In this eleventh episode, host Elliott Bernstein tackles passages 17.13 and 13.24—a pair of passages about people pleasing, perfectionism, and the so-called Village Worthy (鄉愿), the person whose spotless reputation is actually a sign that something's gone wrong. 17.13 is a six-character gut punch: the Village Worthy is the "thief of moral charisma." 13.24 is the longest passage we've encountered yet, where Zigong tries to puzzle out whether universal approval means you're doing something right—and Confucius tells him it absolutely does not.
But why is being liked by everyone a red flag? How does a perfect reputation "steal" from real morality?

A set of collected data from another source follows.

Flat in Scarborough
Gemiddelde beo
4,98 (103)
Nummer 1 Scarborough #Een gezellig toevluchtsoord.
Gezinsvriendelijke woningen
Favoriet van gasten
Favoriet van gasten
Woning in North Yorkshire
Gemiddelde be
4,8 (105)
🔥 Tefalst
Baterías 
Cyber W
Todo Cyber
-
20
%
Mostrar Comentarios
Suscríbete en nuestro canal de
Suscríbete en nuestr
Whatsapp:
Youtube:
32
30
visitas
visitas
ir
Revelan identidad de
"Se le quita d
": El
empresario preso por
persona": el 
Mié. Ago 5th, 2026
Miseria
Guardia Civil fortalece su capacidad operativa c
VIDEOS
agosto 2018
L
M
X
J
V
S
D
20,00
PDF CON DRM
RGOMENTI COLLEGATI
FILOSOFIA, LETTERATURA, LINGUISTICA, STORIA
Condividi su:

And if you can't trust the crowd's opinion—whether they love you or hate you—then how are you supposed to know if you're actually one of the good ones?
Along the way: a personal confession about people pleasing and perfectionism (quitting video games after one mistake, restarting piano pieces from the beginning, and the deep-seated fear of being even mildly disliked by anyone), 12th century commentator 呂伯恭's description of the Village Worthy as someone who wants "to the greatest degree possible, to accord with all people under heaven" (慾盡合天下人), why the Village Worthy's attractive power is more like a black hole than gravity (real substance pulls people close and rectifies them—a void just traps them), the concept of 中庸 or "constantly hitting the mark" (never go to extremes, whether that's universal praise or universal hatred), and why 善 didn't just mean "good" in Confucius's time but something closer to "adept" or "skilled"—making "liked by the good" less of a tautology and more of a specific claim about being recognized by people who've actually put in the work.

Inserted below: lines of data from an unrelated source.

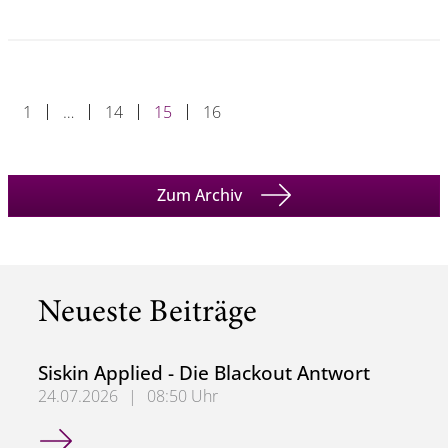
1
…
14
15
16
Zum Archiv
Neueste Beiträge
Siskin Applied - Die Blackout Antwort
24.07.2026
|
08:50 Uhr
Siskin Applied - Die Blackout Antwort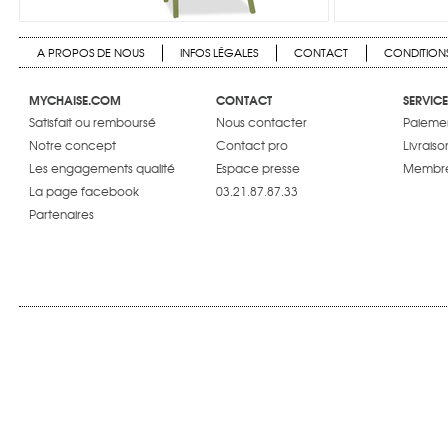
A PROPOS DE NOUS
INFOS LÉGALES
CONTACT
CONDITIONS
MYCHAISE.COM
CONTACT
SERVICE
Satisfait ou remboursé
Nous contacter
Paiemen
Notre concept
Contact pro
Livraiso
Les engagements qualité
Espace presse
Membre
La page facebook
03.21.87.87.33
Partenaires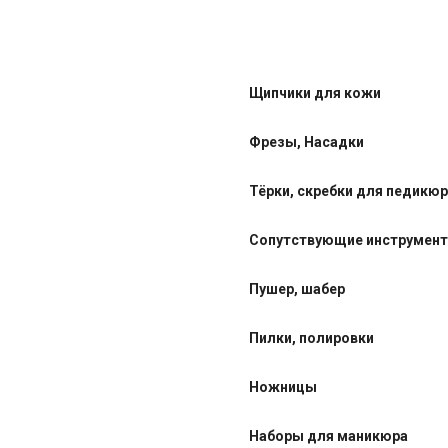
Щипчики для кожи
Фрезы, Насадки
Тёрки, скребки для педикю
Сопутствующие инструмен
Пушер, шабер
Пилки, полировки
Ножницы
Наборы для маникюра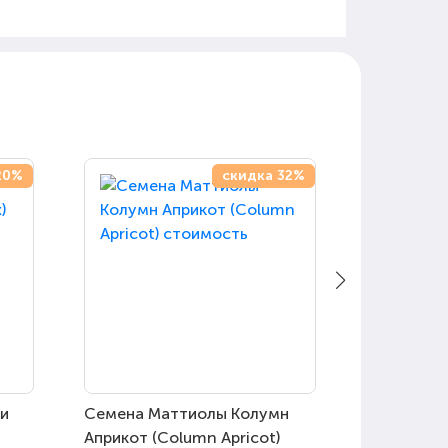
20%
скидка 32%
и
Семена Маттиолы Колумн
Семена М
Априкот (Column Apricot)
Миракл Кр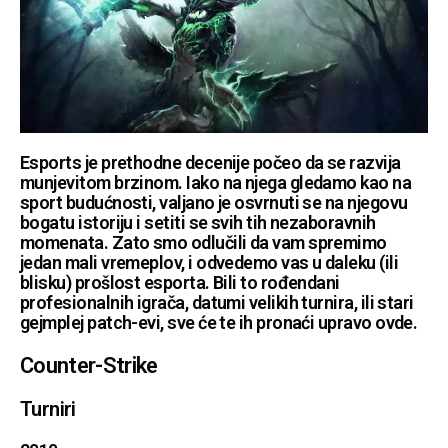
Esports je prethodne decenije počeo da se razvija
munjevitom brzinom. Iako na njega gledamo kao na
sport budućnosti, valjano je osvrnuti se na njegovu
bogatu istoriju i setiti se svih tih nezaboravnih
momenata. Zato smo odlučili da vam spremimo
jedan mali vremeplov, i odvedemo vas u daleku (ili
blisku) prošlost esporta. Bili to rođendani
profesionalnih igrača, datumi velikih turnira, ili stari
gejmplej patch-evi, sve će te ih pronaći upravo ovde.
Counter-Strike
Turniri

Plus: why the character 鄉 was originally a pictograph of two people kneeling and sharing a meal (people who eat together share a community), why "all components of the modern form are empty" according to the Outlier Dictionary (none of the character's parts reference its actual meaning anymore), how 愿 means "cautious and honest" but here it's basically calling someone a try-hard, the character 賊 that's still just "thief" after all these centuries (and also shows up in the Japanese word for pirate—海賊—as in One Piece), the grammatical particle 其 that even scholars can't agree on how to translate (is it "and," "but," or something possessive?—fortunately it doesn't really matter), and the classical negative 未 that means "not yet" and shows up everywhere from 未來 (future: "not yet come") to 未知 (unknown: "not yet known").